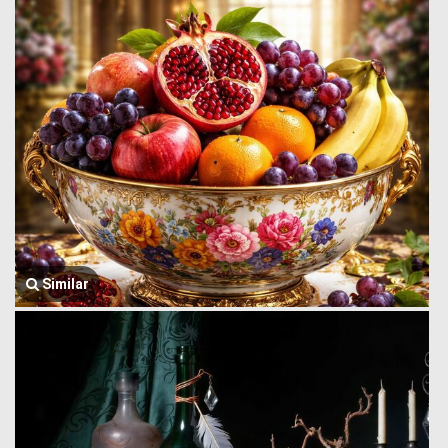
Similar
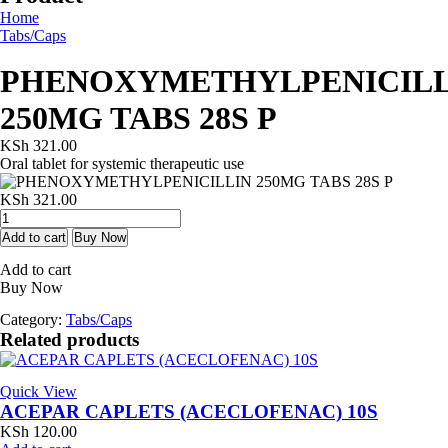
Home
Tabs/Caps
PHENOXYMETHYLPENICILL
250MG TABS 28S P
KSh
321.00
Oral tablet for systemic therapeutic use
KSh
321.00
PHENOXYMETHYLPENICILLIN
250MG
Add to cart
Buy Now
TABS
Add to cart
28S
Buy Now
P
quantity
Category:
Tabs/Caps
Related products
Quick View
ACEPAR CAPLETS (ACECLOFENAC) 10S
KSh
120.00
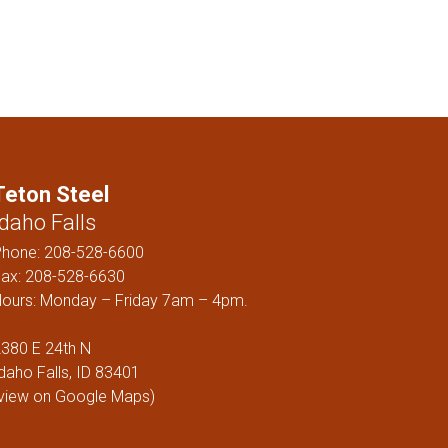
ELS
Teton Steel
Idaho Falls
Phone:
208-528-6600
ax: 208-528-6630
ours: Monday – Friday 7am – 4pm.
380 E 24th N
daho Falls, ID 83401
view on Google Maps
)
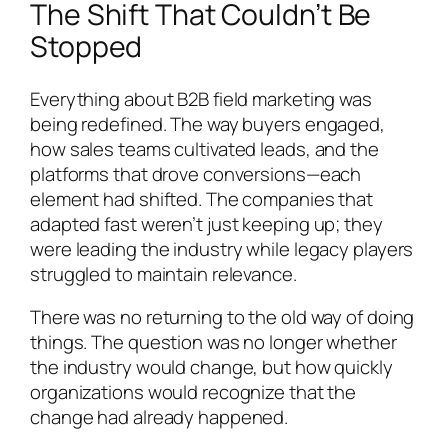
The Shift That Couldn’t Be
Stopped
Everything about B2B field marketing was
being redefined. The way buyers engaged,
how sales teams cultivated leads, and the
platforms that drove conversions—each
element had shifted. The companies that
adapted fast weren’t just keeping up; they
were leading the industry while legacy players
struggled to maintain relevance.
There was no returning to the old way of doing
things. The question was no longer whether
the industry would change, but how quickly
organizations would recognize that the
change had already happened.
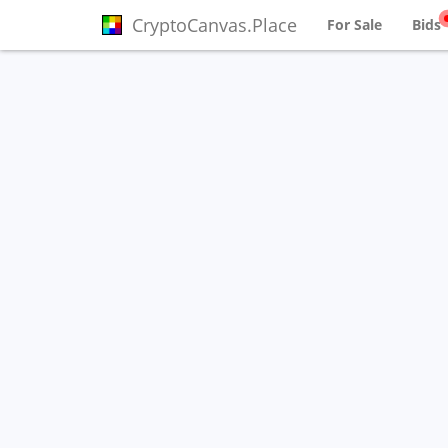
CryptoCanvas.Place
For Sale
Bids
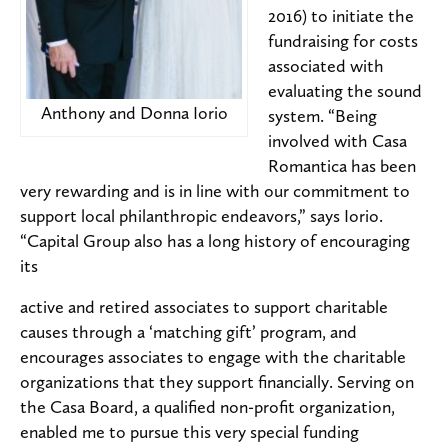
2016) to initiate the
fundraising for costs
associated with
evaluating the sound
Anthony and Donna Iorio
system. “Being
involved with Casa
Romantica has been
very rewarding and is in line with our commitment to
support local philanthropic endeavors,” says Iorio.
“Capital Group also has a long history of encouraging
its
active and retired associates to support charitable
causes through a ‘matching gift’ program, and
encourages associates to engage with the charitable
organizations that they support financially. Serving on
the Casa Board, a qualified non-profit organization,
enabled me to pursue this very special funding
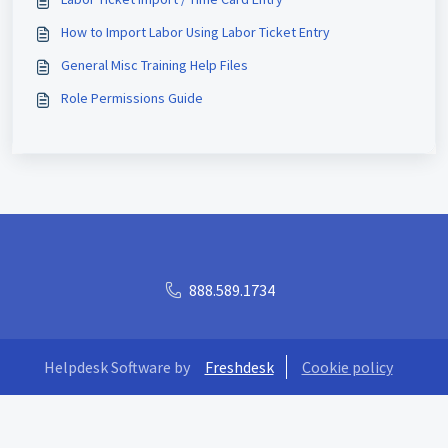
How to Import Labor Using Labor Ticket Entry
General Misc Training Help Files
Role Permissions Guide
888.589.1734
Helpdesk Software by
Freshdesk
Cookie policy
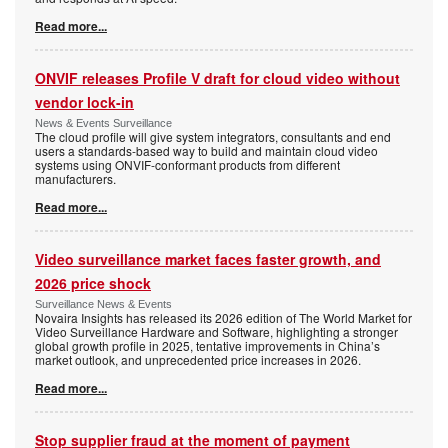
Read more...
ONVIF releases Profile V draft for cloud video without
vendor lock-in
News & Events Surveillance
The cloud profile will give system integrators, consultants and end
users a standards-based way to build and maintain cloud video
systems using ONVIF-conformant products from different
manufacturers.
Read more...
Video surveillance market faces faster growth, and
2026 price shock
Surveillance News & Events
Novaira Insights has released its 2026 edition of The World Market for
Video Surveillance Hardware and Software, highlighting a stronger
global growth profile in 2025, tentative improvements in China’s
market outlook, and unprecedented price increases in 2026.
Read more...
Stop supplier fraud at the moment of payment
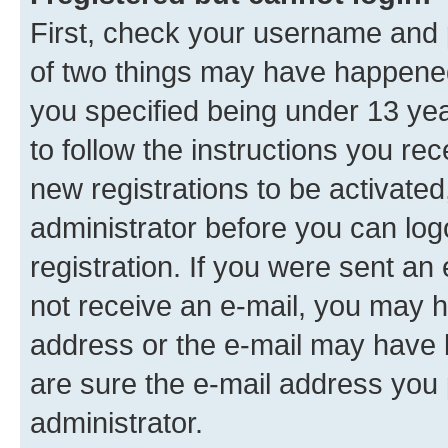
First, check your username and p
of two things may have happene
you specified being under 13 year
to follow the instructions you re
new registrations to be activated
administrator before you can log
registration. If you were sent an e
not receive an e-mail, you may h
address or the e-mail may have b
are sure the e-mail address you p
administrator.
+++++
→ YOUR OBJECTIVE:
Write out every line of text in the data above word for word, leaving out the picture markers.

→ EXERCISE RESPONSE:
Similar
Home
Tabs/Caps
PHENOXYMETHYLPENICILL
250MG TABS 28S P
KSh
321.00
Oral tablet for systemic therapeutic use
KSh
321.00
PHENOXYMETHYLPENICILLIN
250MG
Add to cart
Buy Now
TABS
Add to cart
28S
Buy Now
P
quantity
Category:
Tabs/Caps
Related products
Quick View
ACEPAR CAPLETS (ACECLOFENAC) 10S
KSh
120.00
ELS
Teton Steel
Idaho Falls
Phone:
208-528-6600
ax: 208-528-6630
ours: Monday – Friday 7am – 4pm.
380 E 24th N
daho Falls, ID 83401
view on Google Maps
)
The Shift That Couldn’t Be
Stopped
Everything about B2B field marketing was
being redefined. The way buyers engaged,
how sales teams cultivated leads, and the
platforms that drove conversions—each
element had shifted. The companies that
adapted fast weren’t just keeping up; they
were leading the industry while legacy players
struggled to maintain relevance.
There was no returning to the old way of doing
things. The question was no longer whether
the industry would change, but how quickly
organizations would recognize that the
change had already happened.
CryptoCanvas.Place
For Sale
Bids
2016) to initiate the
fundraising for costs
associated with
evaluating the sound
Anthony and Donna Iorio
system. “Being
involved with Casa
Romantica has been
very rewarding and is in line with our commitment to
support local philanthropic endeavors,” says Iorio.
“Capital Group also has a long history of encouraging
its
active and retired associates to support charitable
causes through a ‘matching gift’ program, and
encourages associates to engage with the charitable
organizations that they support financially. Serving on
the Casa Board, a qualified non-profit organization,
enabled me to pursue this very special funding
How to Import Labor Using Labor Ticket Entry
General Misc Training Help Files
Role Permissions Guide
888.589.1734
Helpdesk Software by
Freshdesk
Cookie policy
Read more...
ONVIF releases Profile V draft for cloud video without
vendor lock-in
News & Events Surveillance
The cloud profile will give system integrators, consultants and end
users a standards-based way to build and maintain cloud video
systems using ONVIF-conformant products from different
manufacturers.
Read more...
Video surveillance market faces faster growth, and
2026 price shock
Surveillance News & Events
Novaira Insights has released its 2026 edition of The World Market for
Video Surveillance Hardware and Software, highlighting a stronger
global growth profile in 2025, tentative improvements in China’s
market outlook, and unprecedented price increases in 2026.
Read more...
Stop supplier fraud at the moment of payment
First, check your username and p
of two things may have happene
you specified being under 13 year
to follow the instructions you re
new registrations to be activated
administrator before you can log
registration. If you were sent an e
not receive an e-mail, you may h
address or the e-mail may have b
are sure the e-mail address you p
administrator.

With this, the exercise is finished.